Top of MATERIALS PROVIDED

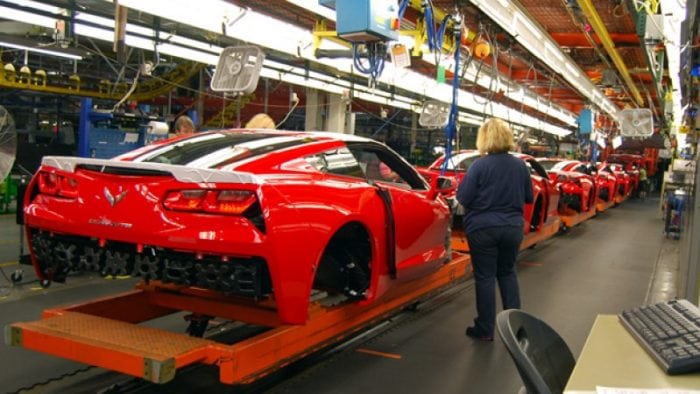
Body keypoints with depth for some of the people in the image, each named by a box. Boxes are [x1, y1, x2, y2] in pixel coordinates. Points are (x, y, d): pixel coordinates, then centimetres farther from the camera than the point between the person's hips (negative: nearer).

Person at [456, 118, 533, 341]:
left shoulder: (480, 165, -14)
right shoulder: (520, 165, 1)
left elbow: (463, 199, -13)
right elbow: (528, 197, 11)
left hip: (483, 228, -4)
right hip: (513, 228, 4)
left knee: (485, 277, 5)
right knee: (507, 273, 21)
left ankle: (485, 330, 11)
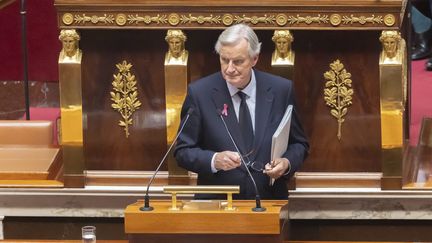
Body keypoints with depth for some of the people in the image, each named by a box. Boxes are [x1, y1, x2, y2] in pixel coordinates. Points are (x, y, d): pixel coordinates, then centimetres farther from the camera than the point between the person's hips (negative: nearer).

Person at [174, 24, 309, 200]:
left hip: (268, 202, 0)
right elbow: (183, 151, 3)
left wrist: (287, 163, -8)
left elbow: (299, 144, 13)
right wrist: (214, 160, -16)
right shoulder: (199, 92, 0)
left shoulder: (281, 90, 4)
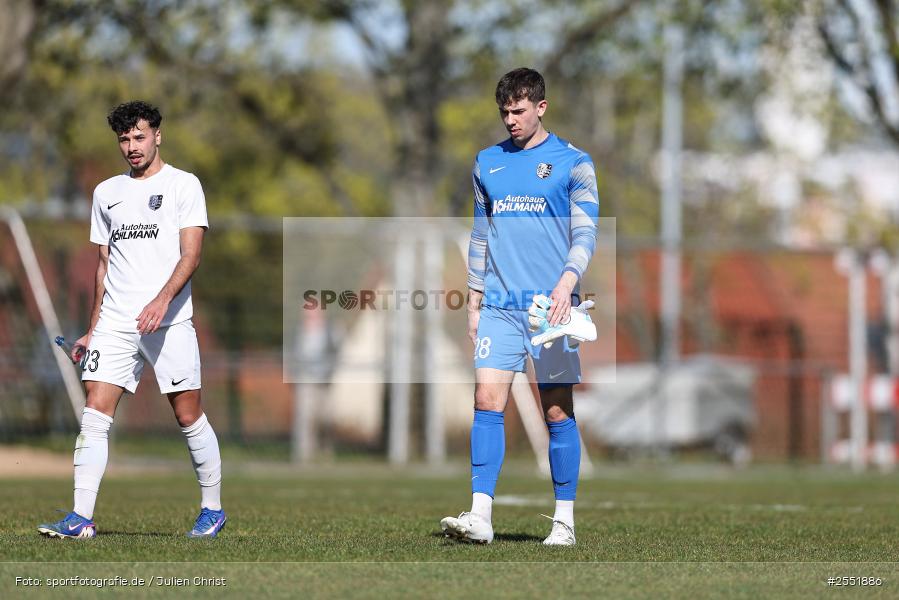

Bottom of MATERIALS PROVIDED

### WHAT NEEDS TO BE DONE
Reproduce the lines above exactly, image-free.

### RESULT OF THIS TASK
Body keypoints with depth for some of the people in the image, each named by a box. Boxes are [x1, y1, x2, y2] in pixel coordinates. Points are (x, y, d): pixel coordinates, then centimetres farther from the camera than the point between the person's hips (negative: nearer).

Person at [456, 118, 533, 341]:
left shoulder: (480, 165, -14)
right shoulder: (520, 165, 1)
left elbow: (463, 199, -13)
right elbow: (528, 197, 11)
left hip: (483, 228, -4)
right hip: (513, 228, 4)
left knee: (485, 277, 5)
right knee: (507, 273, 21)
left ankle: (485, 330, 11)
Body keypoints with depth for some of the people in the image, each named by a box. Boxes are [x1, y1, x2, y2] in pixel coordinates. Points are (x, y, d): pixel coordinates, then centimetres farther from the camera than the point between the person's hips (negative: nearer).

Person at [174, 24, 309, 200]:
left hip: (268, 202, 0)
right elbow: (183, 151, 3)
left wrist: (287, 163, -8)
left elbow: (299, 144, 13)
right wrist: (214, 160, -16)
right shoulder: (199, 92, 0)
left shoulder: (281, 90, 4)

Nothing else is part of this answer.